New stadium plan shifts, doesn’t cut, public money

A plan for the Atlanta Falcons to contribute an additional $100 million-plus upfront to a proposed downtown stadium would not cut the amount of public money ultimately committed to the project, according to documents obtained Tuesday by The Atlanta Journal-Constitution.

The same percentage of Atlanta’s hotel-motel tax — 39.3 percent — would go into the stadium over 30 years in the revised plan as under the previous deal struck in December. The difference is that less money would be borrowed initially by government agencies against future tax proceeds, leaving more of the tax money available to the Falcons for “maintenance, operation and improvement” of the stadium later.

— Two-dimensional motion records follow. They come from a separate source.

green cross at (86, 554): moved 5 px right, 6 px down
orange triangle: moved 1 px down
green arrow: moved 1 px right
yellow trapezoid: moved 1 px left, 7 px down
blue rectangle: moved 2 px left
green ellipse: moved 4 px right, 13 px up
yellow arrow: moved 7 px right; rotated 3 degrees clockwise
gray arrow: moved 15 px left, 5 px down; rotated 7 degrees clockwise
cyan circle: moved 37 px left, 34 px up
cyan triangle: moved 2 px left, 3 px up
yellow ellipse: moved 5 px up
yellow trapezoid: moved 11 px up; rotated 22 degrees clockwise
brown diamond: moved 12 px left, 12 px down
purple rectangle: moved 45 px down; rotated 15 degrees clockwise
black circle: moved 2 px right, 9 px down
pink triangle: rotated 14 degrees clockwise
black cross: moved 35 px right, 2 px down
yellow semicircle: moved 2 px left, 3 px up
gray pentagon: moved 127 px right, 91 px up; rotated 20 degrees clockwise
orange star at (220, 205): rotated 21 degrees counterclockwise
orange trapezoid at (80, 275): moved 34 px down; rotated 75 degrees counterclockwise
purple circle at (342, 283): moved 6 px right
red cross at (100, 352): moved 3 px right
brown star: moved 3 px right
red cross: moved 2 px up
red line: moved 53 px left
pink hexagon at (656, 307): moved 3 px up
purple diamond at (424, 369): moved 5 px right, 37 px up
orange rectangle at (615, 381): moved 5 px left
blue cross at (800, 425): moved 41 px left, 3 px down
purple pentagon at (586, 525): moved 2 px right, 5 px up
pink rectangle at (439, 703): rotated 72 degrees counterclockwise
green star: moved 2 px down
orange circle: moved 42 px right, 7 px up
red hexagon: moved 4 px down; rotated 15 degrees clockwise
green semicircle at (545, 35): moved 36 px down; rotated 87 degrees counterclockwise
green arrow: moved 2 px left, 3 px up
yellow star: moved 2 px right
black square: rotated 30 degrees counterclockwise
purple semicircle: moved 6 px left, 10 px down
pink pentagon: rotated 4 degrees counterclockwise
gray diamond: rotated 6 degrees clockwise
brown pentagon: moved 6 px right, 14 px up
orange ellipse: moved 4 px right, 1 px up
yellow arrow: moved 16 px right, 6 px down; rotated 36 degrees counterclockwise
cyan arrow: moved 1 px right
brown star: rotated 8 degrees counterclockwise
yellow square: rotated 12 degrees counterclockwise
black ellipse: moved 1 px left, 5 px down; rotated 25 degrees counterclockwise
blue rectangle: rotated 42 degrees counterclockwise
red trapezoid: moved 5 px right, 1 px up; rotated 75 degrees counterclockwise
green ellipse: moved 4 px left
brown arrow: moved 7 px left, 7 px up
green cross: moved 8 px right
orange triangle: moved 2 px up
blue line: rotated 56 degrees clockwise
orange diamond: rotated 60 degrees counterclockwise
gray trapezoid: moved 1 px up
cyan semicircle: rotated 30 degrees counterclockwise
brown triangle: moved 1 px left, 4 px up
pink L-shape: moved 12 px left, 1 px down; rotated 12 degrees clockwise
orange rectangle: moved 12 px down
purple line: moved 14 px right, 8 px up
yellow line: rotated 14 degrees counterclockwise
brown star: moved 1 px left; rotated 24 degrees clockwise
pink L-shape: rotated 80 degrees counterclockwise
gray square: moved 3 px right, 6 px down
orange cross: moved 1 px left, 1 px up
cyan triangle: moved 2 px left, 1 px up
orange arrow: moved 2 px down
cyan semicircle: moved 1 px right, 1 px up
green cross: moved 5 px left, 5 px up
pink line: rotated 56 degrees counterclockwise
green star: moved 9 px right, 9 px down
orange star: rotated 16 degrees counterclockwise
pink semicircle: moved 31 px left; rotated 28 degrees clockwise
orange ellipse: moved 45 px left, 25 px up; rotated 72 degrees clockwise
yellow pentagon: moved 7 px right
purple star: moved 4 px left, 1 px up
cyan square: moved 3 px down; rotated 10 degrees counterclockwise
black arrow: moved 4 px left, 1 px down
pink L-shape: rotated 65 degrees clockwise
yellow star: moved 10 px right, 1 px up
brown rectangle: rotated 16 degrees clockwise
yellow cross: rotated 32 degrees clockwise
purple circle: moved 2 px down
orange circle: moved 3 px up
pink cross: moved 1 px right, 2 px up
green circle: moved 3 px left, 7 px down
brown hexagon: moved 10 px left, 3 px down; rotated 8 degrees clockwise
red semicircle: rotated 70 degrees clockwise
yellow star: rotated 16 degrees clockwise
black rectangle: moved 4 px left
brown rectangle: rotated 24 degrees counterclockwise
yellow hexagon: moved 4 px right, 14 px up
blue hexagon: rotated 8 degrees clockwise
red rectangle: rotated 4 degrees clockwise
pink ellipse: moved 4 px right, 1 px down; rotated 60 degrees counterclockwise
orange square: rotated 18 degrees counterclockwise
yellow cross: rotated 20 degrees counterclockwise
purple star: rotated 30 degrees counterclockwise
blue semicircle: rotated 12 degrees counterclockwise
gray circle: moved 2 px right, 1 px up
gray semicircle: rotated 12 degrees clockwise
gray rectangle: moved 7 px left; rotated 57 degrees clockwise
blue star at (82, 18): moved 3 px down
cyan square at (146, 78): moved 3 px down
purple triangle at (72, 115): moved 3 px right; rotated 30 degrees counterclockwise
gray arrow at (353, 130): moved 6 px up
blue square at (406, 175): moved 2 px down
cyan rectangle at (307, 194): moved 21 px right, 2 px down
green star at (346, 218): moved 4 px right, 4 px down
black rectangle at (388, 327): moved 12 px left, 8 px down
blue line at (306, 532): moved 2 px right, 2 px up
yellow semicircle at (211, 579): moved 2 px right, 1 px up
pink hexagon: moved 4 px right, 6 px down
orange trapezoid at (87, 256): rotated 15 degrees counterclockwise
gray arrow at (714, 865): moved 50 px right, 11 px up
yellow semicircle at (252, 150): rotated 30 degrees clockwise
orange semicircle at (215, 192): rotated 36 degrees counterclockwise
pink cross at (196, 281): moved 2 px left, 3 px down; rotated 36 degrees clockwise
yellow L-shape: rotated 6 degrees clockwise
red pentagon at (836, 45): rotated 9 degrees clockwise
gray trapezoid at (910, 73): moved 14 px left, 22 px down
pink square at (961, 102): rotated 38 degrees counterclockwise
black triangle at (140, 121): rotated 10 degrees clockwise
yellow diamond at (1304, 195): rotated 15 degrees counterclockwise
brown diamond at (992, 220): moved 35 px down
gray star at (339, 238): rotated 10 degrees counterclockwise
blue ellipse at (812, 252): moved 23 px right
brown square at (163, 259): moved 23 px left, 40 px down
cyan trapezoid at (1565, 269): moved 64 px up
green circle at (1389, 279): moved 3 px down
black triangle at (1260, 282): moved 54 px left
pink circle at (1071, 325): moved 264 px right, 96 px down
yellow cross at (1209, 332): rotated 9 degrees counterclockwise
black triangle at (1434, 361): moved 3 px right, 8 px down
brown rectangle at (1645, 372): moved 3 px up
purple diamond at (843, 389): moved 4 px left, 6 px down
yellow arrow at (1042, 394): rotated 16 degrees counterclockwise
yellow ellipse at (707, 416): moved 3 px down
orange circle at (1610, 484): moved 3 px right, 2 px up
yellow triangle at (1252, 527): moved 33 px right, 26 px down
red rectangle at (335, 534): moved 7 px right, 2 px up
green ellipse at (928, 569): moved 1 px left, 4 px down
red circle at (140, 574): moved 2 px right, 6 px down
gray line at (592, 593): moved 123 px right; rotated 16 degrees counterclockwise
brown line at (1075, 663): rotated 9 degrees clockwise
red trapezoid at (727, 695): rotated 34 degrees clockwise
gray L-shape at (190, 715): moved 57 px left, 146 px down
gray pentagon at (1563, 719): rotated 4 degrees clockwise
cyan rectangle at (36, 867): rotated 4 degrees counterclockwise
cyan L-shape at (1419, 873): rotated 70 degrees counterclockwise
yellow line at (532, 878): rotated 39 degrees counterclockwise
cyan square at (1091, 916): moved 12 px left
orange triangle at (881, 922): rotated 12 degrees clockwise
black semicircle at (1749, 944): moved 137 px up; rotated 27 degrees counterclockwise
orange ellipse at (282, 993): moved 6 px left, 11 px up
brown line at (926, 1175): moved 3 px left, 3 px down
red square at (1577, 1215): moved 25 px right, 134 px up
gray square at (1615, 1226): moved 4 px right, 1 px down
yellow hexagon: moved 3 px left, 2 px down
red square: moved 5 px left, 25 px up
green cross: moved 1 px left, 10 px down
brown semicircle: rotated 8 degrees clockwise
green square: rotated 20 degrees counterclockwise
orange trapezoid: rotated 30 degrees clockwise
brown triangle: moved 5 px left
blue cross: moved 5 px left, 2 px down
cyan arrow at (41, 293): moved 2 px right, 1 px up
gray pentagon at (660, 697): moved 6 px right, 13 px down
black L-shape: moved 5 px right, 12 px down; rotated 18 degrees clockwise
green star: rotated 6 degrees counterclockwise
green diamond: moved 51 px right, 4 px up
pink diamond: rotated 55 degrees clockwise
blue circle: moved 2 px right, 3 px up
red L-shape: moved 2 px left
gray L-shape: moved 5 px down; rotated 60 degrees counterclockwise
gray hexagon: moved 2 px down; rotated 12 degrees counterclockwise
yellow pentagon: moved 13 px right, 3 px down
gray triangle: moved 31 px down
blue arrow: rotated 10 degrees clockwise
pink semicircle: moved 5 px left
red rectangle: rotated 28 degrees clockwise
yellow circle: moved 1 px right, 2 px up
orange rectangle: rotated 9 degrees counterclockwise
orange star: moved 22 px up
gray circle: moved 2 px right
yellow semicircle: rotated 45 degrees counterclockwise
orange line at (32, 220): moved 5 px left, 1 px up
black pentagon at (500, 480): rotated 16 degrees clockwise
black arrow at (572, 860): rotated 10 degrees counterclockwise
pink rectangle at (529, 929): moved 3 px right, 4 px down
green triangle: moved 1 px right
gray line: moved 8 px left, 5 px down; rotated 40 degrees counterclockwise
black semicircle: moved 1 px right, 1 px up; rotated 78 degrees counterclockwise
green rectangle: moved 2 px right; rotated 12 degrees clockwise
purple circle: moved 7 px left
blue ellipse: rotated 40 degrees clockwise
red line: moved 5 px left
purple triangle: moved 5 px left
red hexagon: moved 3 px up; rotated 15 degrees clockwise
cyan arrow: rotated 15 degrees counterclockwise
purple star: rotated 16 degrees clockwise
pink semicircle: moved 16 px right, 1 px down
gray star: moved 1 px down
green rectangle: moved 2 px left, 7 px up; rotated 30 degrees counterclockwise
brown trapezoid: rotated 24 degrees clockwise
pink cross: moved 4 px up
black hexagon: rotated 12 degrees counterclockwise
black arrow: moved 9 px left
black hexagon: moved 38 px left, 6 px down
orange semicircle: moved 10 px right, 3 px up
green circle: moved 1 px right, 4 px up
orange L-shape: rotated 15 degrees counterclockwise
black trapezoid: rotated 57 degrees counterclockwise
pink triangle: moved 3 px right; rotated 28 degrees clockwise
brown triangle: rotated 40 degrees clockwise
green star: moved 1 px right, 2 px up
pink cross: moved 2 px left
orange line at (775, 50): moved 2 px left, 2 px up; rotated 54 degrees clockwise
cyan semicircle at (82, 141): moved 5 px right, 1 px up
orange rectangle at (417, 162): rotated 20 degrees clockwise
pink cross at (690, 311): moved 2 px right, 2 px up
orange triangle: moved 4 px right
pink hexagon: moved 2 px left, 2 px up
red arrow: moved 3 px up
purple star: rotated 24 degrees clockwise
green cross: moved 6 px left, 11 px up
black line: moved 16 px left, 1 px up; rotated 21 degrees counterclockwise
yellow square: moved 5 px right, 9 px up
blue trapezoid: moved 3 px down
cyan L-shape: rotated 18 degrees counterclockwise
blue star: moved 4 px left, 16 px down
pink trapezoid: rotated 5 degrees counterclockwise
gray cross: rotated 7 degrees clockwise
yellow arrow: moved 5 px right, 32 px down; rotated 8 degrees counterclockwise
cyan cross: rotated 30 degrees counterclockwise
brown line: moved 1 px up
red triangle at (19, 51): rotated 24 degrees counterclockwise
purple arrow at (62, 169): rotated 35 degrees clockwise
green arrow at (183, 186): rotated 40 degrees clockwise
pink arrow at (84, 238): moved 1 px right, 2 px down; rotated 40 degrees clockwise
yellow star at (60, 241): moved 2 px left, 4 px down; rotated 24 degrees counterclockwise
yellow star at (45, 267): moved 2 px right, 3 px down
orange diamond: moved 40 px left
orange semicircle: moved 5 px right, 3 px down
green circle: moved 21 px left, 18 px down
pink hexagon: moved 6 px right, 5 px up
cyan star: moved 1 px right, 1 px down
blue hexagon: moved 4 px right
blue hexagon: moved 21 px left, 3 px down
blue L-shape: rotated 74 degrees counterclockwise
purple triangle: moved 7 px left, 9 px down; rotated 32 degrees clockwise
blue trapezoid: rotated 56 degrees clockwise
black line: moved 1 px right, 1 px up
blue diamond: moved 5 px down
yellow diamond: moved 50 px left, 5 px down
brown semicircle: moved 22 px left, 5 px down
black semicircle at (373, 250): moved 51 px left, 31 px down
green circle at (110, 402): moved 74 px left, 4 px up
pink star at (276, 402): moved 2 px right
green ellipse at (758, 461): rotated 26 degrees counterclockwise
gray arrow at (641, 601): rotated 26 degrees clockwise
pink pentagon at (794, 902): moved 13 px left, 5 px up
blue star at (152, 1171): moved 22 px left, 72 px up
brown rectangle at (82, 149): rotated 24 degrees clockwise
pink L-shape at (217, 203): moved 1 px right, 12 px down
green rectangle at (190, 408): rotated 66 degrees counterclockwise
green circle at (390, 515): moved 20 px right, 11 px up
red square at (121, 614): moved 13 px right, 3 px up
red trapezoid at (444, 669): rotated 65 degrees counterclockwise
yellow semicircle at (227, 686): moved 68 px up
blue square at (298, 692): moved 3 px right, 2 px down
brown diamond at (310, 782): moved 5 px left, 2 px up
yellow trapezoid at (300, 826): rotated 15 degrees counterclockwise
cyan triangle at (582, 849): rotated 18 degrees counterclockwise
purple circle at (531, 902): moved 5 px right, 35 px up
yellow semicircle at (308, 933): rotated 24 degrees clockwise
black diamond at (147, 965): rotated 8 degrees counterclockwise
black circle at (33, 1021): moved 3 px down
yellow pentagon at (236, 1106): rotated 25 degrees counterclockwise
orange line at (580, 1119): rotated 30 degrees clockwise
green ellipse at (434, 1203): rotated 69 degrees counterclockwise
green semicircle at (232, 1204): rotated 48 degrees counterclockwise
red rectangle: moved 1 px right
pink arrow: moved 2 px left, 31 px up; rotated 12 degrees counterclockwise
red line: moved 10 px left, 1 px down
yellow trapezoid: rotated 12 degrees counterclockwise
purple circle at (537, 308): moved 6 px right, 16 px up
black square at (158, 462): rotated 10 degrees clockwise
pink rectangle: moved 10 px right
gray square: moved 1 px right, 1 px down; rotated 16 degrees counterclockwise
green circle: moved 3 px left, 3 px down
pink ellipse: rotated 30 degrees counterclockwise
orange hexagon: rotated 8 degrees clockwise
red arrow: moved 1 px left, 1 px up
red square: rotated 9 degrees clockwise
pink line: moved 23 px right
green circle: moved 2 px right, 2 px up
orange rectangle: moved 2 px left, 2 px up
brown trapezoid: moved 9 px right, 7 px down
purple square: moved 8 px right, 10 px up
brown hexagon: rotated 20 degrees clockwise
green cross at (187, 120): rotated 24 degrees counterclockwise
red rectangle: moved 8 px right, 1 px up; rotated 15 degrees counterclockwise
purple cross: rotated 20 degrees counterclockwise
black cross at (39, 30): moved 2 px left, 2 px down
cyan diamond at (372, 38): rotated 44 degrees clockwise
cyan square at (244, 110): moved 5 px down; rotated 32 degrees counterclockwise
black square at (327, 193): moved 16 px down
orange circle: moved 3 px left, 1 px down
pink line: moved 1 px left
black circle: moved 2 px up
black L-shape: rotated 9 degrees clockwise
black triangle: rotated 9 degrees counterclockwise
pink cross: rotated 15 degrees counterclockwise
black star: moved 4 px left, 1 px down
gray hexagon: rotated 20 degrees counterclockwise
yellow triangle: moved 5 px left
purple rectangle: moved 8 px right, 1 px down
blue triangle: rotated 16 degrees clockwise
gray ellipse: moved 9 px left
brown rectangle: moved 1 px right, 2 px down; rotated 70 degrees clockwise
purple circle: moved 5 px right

The change was designed to soothe political concerns raised by Gov. Nathan Deal and others by shifting the way public money is committed to the controversial project.

Documents obtained by the AJC under Georgia’s Open Records Act reflect a work in progress but provide the first record of the deal’s direction since earlier terms unraveled because of the political concerns. It is not known if the deal has been further amended since the newspaper submitted its open-records request late last week.

Falcons and Georgia World Congress Center Authority officials declined to comment on the documents. A spokesman for Deal, Brian Robinson, said, “You’re seeing an option that was on the table at one point in time.” He declined to say whether it is the current plan.

The documents include a Jan. 25 draft of a 75-page “memorandum of understanding” between the GWCCA and the Falcons. They describe a plan that would shift responsibility for issuing the bonds backed by hotel-motel taxes from the state to the city of Atlanta’s development authority.

Such a move likely would preclude the need for an unpopular vote in the Georgia Legislature, which would have had to raise the GWCCA borrowing limit for the original plan.

A final deal still would require approvals from the city of Atlanta, Fulton County and the GWCCA board.

The draft of the memorandum of understanding does not include exact figures for the team and public contributions. However, a one-page outline of “revisions” states that $200 million of the stadium cost would be funded by tax-free bonds issued by Invest Atlanta and “up to $860 million” by the Falcons. Those amounts apparently include paying off the bonds on the Georgia Dome at some point.

Under the December deal - the result of two years of negotiation between the Falcons and the GWCCA - the team was expected to contribute about $700 million upfront and the state about $300 million in bond proceeds. But Deal said the public was being asked to put too much into the package and signaled it would not get legislative approval.

In subsequent talks, additional upfront money from the Falcons had been proposed as a way to make the deal more politically palatable and to shift bonding responsibility to the city.

As apparent concessions to the Falcons for agreeing to the shift, the amended deal appears headed for other changes that would benefit the team.

The revised deal will give the GWCCA “much narrower approval rights … in the design, construction and operation phases of the project” and more limited redevelopment rights for the current Georgia Dome site, according to the documents obtained by the newspaper. The Falcons prefer to use the Dome site largely for parking. Plans call for demolishing the Dome after the new stadium is built nearby.

The new terms should reflect that the state “has minimal risk, if any, and is truly the beneficiary of a billion dollar investment on its property,” one document stated.

The portion of Atlanta’s hotel-motel tax proceeds that will be devoted to the new stadium was set at 39.3 percent - the same as committed to Dome bonds - when the Georgia Legislature three years ago authorized an extension of the tax through 2050. With the amended stadium plan calling for about $100 million less in bonds to be repaid from those tax proceeds, the draft obtained by the AJC spells out a series of mechanisms through which any “excess” hotel-motel tax proceeds go the stadium.

Those include using such funds for refurbishment, maintenance and capital improvements to the stadium and possibly other operating expenses.

As in the December deal, the Falcons would be responsible for maintenance and capital improvement costs that exceed excess hotel-motel tax proceeds. But with less hotel-motel money going into the deal upfront, more would be available to offset such expenses, relieving a potentially onerous obligation to the team.